__TASK DESCRIPTION__. Format everything from the line containing "sample entry **10:04:47**." down to the end of the records as a numbered list with blank lines skipped. Leave the pictures out of your answer.

begin PROVIDED RECORDS

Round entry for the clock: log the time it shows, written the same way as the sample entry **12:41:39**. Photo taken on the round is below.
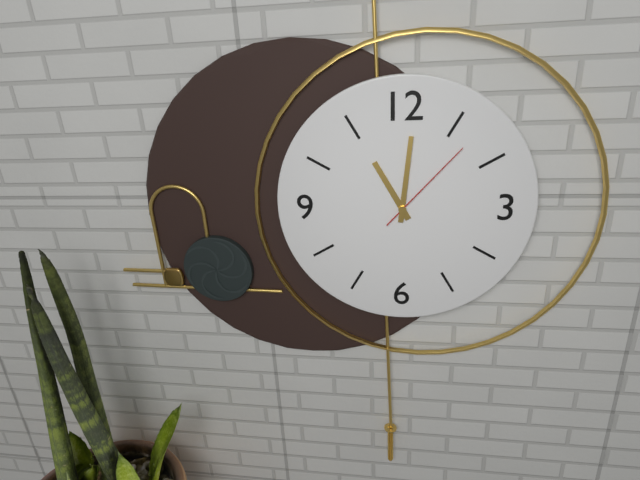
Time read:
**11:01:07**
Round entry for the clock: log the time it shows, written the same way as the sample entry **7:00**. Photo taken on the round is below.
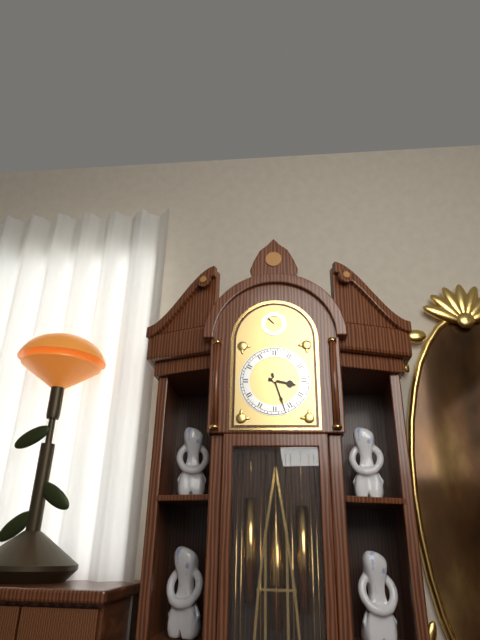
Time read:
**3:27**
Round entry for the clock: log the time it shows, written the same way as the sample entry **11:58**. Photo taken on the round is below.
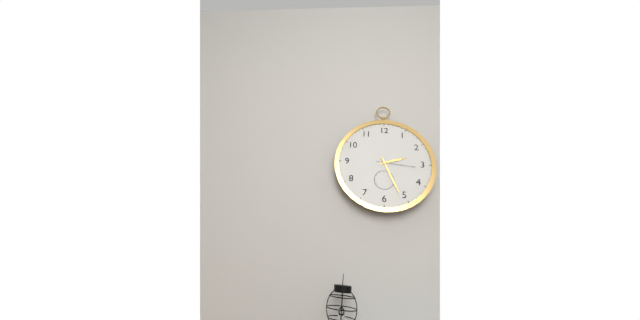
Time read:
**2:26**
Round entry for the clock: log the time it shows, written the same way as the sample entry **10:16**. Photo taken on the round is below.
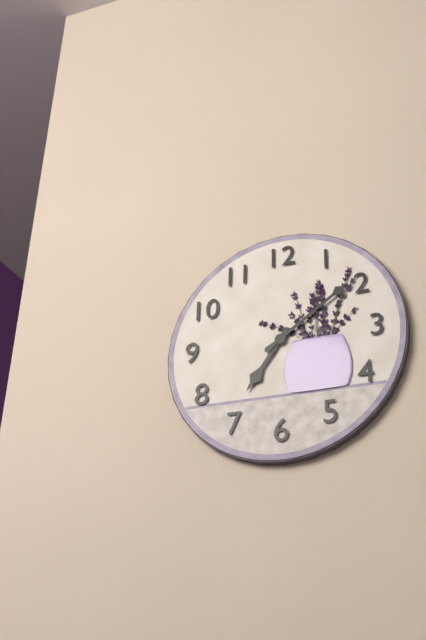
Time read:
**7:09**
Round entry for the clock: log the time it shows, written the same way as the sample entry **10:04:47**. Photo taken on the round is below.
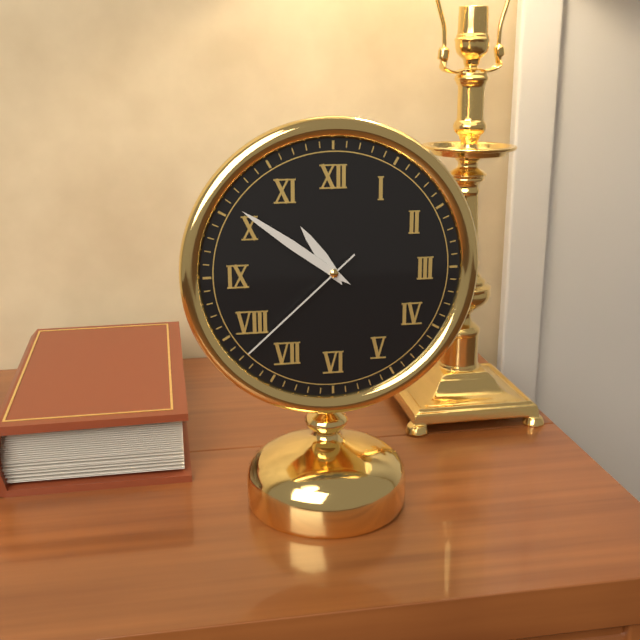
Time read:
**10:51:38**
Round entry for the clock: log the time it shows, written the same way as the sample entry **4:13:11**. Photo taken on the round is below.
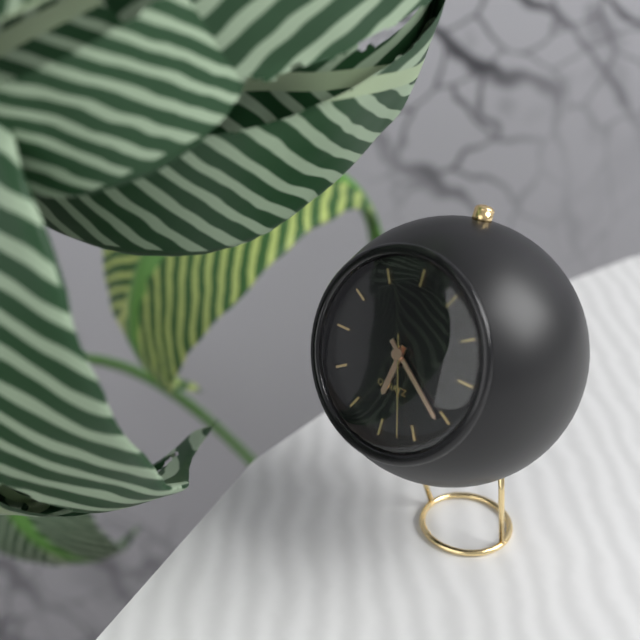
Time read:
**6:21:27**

end PROVIDED RECORDS

__PROBLEM SOLUTION__.
1. Round entry for the clock: log the time it shows, written the same way as the sample entry **10:04:47**. Photo taken on the round is below.
2. Time read:
3. **10:51:38**
4. Round entry for the clock: log the time it shows, written the same way as the sample entry **4:13:11**. Photo taken on the round is below.
5. Time read:
6. **6:21:27**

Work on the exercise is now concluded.